In a new study, entomologists at the University of Illinois and North Carolina Museum of Natural Sciences measured the speed at which different species of trap-jaw ants strike one another during antenna-boxing bouts. Understanding such fights for dominance within ant colonies can shed light on ant behavior and sociology.
"All social animals exhibit dominance behaviors of one kind or another," said Andrew Suarez, University of Illinois entomology professor and animal biology department head. "In the case of social insects, we often focus on their chemical communication system, but in these ants the antennal boxing was too remarkable to ignore."
Suarez, undergraduate researcher Sean O'Fallon and former postdoctoral researcher Adrian Smith, now a professor at North Carolina State University and North Carolina Museum of Natural Sciences, published their findings in the journal Insectes Sociaux.
Like bees, ants have a hierarchy of roles within the colony.

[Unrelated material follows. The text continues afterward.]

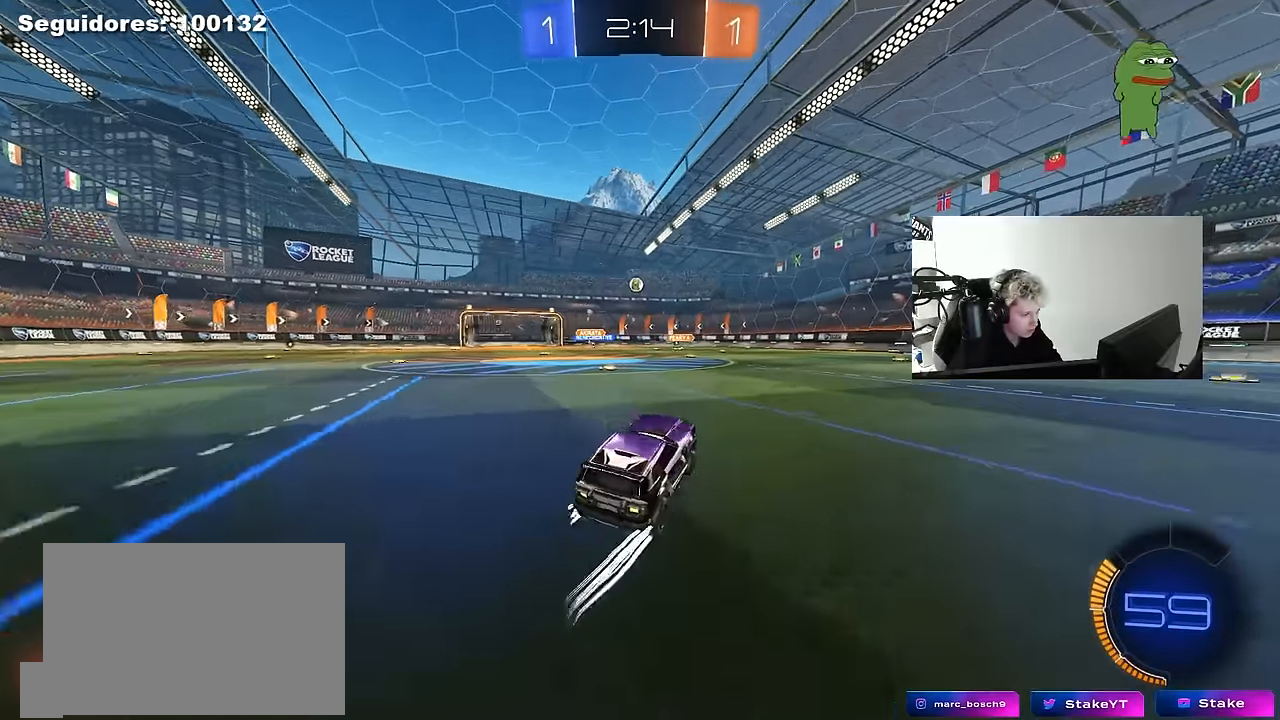
{"keys": ["w"], "mouse": [], "mouse_move": "still", "events": [[100, "a", "up"]]}
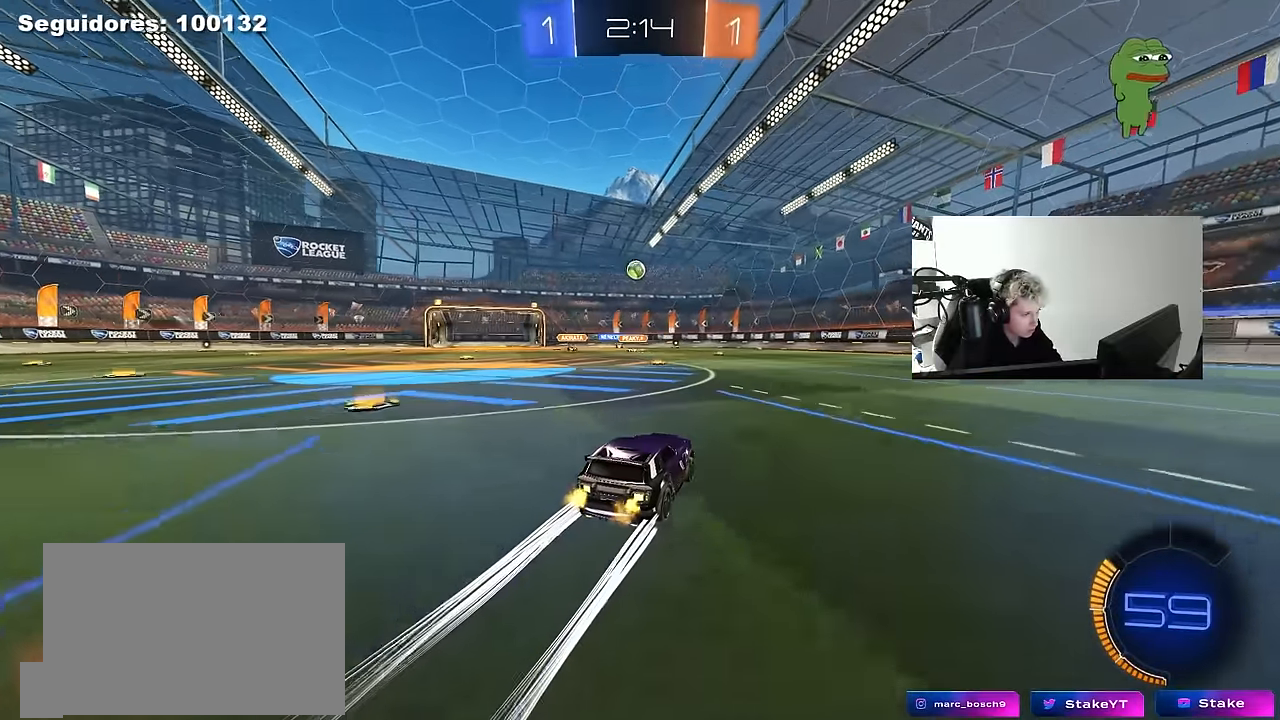
{"keys": ["d", "w"], "mouse": [], "mouse_move": "still", "events": [[67, "a", "down"], [117, "a", "up"], [300, "d", "down"], [350, "shift", "down"], [483, "shift", "up"]]}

Trap-jaw ant species engage in antennal "boxing," a quick fight involving striking one another with their antennae, to determine which of the worker ants stay in the nest and which go out to forage, O'Fallon said.

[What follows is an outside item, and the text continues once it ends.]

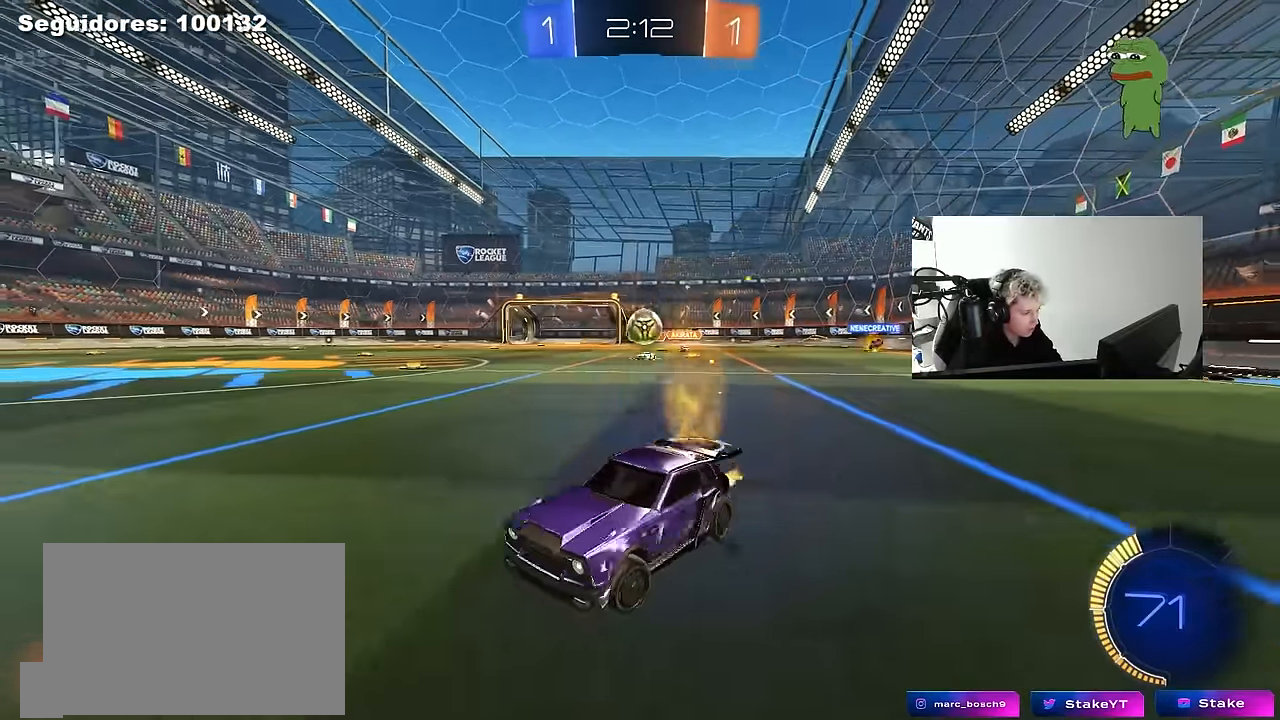
{"keys": ["w"], "mouse": ["left"], "mouse_move": "down", "events": [[67, "shift", "up"], [350, "d", "up"], [350, "mouse_left", "down"]]}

To better understand this behavior, the researchers used high-speed cameras to record antenna-boxing matches in four species of trap-jaw ants. They then counted how rapidly each species pummeled their opponents.
The speeds ranged from 19.5 strikes per second for Odontomachus rixosus, hailing from Cambodia, to a blazing-fast 41.5 strikes per second for Odontomachus brunneus, native to Florida, the researchers found.
"Trap-jaw ants are the fastest boxers ever recorded," Smith said. "Describing how fast multiple species box each other helps us understand how this behavior evolves. For instance, we found that when one species uses boxing as a form of aggression, the behavior is indistinguishable from boxing as a social dominance interaction between colony members."